He was sitting there alone on a what looked like a really warm blanket. He was beautiful. The night was beautiful. I looked up at the few stars in the sky, it was also beautiful. Even if I had cancer and knew I was dying, life was still beautiful, and I wouldn't trade mine for any other. I smiled and felt nostalgic being in the park again. Under my arm was a warm blanket I've had since I was little; it was like my safety-blanket.
As I was walking up to Dylan, he turned and caught my glance. I was planning on scaring him but he just had to have good ears. He sat facing the ocean. There were small rocks that he picked up and threw into the crashing waves. The moon was full tonight, it was beautiful. The ocean was another beautiful thing. If you thought about it, there were plenty of beautiful things in this world, but most of us would choose to focus on the terrible things. For example, my cancer and the pain it was causing me was terrible, and I could choose to focus on it or I could choose to focus on Dylan, the moon, waves, sky, trees, everything around that was beautiful. It was always a choice.
I sat down beside him and closed my eyes, absorbing everything around me. There was something amazing about using every sense to completely experience the world around you.
I listened to the sound of waves and distant city noises.

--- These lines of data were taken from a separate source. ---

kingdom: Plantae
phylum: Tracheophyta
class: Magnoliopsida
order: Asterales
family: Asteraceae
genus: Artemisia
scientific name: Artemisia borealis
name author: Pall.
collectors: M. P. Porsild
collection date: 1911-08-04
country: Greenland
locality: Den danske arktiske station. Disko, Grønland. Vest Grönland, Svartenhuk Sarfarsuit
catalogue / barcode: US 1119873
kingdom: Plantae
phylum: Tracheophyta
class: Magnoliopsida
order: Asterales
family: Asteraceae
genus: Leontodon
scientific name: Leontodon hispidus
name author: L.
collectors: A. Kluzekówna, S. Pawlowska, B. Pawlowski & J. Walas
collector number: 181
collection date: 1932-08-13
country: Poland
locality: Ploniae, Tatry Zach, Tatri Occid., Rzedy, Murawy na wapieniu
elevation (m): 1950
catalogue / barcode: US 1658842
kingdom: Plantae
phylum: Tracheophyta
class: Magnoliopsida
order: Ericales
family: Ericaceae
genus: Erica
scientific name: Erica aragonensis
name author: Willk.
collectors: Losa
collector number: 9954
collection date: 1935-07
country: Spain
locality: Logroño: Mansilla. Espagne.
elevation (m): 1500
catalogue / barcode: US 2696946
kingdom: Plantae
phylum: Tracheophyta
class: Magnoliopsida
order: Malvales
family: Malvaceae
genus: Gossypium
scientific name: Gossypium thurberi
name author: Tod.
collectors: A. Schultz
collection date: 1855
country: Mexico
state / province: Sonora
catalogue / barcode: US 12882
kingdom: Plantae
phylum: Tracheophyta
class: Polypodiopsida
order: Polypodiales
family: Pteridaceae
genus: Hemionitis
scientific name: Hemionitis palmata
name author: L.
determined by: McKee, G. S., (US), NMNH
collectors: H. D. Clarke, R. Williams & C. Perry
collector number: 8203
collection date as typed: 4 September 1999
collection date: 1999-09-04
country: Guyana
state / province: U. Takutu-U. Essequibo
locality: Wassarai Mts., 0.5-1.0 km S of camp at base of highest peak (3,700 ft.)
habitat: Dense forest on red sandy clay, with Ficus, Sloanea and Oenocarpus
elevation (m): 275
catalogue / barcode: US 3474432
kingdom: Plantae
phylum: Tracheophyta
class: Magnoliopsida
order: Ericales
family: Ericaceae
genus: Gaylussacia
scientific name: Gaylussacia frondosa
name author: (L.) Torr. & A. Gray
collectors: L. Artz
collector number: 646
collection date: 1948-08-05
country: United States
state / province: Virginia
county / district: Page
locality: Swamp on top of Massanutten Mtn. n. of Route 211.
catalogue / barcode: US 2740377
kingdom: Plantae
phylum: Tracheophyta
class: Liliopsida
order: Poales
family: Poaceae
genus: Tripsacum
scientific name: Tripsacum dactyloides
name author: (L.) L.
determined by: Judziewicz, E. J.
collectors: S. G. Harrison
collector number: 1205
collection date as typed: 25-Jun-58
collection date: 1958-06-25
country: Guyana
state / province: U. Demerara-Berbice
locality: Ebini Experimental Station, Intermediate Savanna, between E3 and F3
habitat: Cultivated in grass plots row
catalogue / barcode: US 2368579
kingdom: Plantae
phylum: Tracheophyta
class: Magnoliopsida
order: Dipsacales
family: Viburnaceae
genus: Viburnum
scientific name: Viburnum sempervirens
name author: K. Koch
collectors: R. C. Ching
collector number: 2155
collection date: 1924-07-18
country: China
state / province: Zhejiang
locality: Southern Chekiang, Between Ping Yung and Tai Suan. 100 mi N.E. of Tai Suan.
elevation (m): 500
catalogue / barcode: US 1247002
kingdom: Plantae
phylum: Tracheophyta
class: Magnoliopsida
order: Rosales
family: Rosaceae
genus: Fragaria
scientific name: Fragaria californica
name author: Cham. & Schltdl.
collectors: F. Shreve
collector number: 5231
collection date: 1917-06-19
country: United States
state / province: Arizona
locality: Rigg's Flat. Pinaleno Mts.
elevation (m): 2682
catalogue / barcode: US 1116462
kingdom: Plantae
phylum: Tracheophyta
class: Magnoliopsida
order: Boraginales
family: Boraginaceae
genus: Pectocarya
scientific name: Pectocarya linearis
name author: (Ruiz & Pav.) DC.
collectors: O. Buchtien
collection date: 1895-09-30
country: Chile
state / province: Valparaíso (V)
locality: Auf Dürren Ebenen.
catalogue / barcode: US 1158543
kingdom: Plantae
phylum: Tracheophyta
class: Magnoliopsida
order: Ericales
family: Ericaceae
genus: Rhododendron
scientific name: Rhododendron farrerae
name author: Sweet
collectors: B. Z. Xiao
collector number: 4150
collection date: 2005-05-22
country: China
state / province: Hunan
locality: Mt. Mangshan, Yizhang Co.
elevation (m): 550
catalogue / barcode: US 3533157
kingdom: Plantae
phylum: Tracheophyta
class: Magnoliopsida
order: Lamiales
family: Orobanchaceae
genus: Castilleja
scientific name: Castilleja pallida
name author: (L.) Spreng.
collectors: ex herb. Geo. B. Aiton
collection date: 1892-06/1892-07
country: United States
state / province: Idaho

I felt the wind on my face, softly caressing my pale skin. I wasn't super pale before though, that was something that came with being sick. The wind was cool but my sweater was enough to keep me warm.
It smelled a bit like trees and wind. I inhaled through my nose and caught a recognizable scent of books and light cologne. Dylan usually smelt of books and light cologne, he read quite often, and his room was filled with books. I could never finish the books I started but I still loved reading. Being somewhere other than reality was always pleasant.
There was nothing to physically taste in that moment. But in my mouth I tasted love, the love that crept up from my soul. It was strong and bittersweet. It was for him, but it was also for life. I learned how to love life for what it was.
I finally opened my eyes and saw that Dylan was staring at me. It wasn't a creepy stare, it wasn't a stare that really meant anything either. It was just a plain, but somewhat thoughtful stare.
"What?" I quietly asked as I stared back at him, with a very small smile etched onto my face. "Nothing." He replied, and then looked back at the ocean. "No tell me." I insisted.
"Looking at you is like looking at art. You have a certain mystery behind your facial expressions, and you're intriguingly beautiful." I looked up at the stars and smiled. Dylan was pretty good with words. Like me, he'd used a lot of metaphors. "Well, thanks." I didn't know how else to respond, it took me by surprise.
"Art, to me, is anything that shows beauty." He said as he looked at the moon, at this point we were both lying down under the stars. "You couldn't be more right." I replied in the silence of the night.
He nodded his head and let out a quiet breath.
The sky was full of stars. The only constellation I saw and recognized was the Big Dipper. The rest of the sky looked like specks of white paint splattered onto a black canvas. The night was colder now, so I cuddled under my safety-blanket.
Crickets began to make their noises. The different sounds together sang a song you could hear if you really listened. The waves, the wind, the rustle of trees, the crickets, the city noises, and the quiet breathing of two adolescents put together made a song I enjoyed hearing.
"Alice?" I heard him whisper. "Yeah Dyl?"
He didn't speak for a few moments.
"Do you ever wish you could freeze time?" He finally said. His hands were rested on his stomach as he lay on his back, looking at the stars. "Yes I wish that a lot." I answered, analyzing the sky. I did wish that a lot, I would freeze time to be with Dylan for as long as I wanted.
"I don't want you to die. I wish I could freeze time so you could live forever." I finally turned my head to look at him. "I wish I could too." I whispered and he looked at me too. "I don't know what I'm going to do when you're gone," he sighed. I glanced from one eye to another thinking about how to respond. It made me sad but I knew I had to be strong. "You're going to live," I smiled, looking back up. I didn't mean literally, because of course he was going to be alive. I meant that I didn't want my death to stop him from living like he would have if I was there, that he should live life knowing I found peace.
"I can't live without you." He admitted. I sighed, trying to remain strong and happy but I really felt sad. "Yes, you can. You will live without me Dylan. It'll be painful at first but if the roles were switched, I'd realize that up there," I extended my full arm and pointed to the sky, "you wouldn't be in pain anymore. Wouldn't that make it easier to live?" I brought my arm back to my stomach.
He whispered, "You're right, it would."
We got closer under the beautiful stars, it was nothing romantic. I rested my head on his chest and heard the steady thump of his heart that eventually put me to sleep.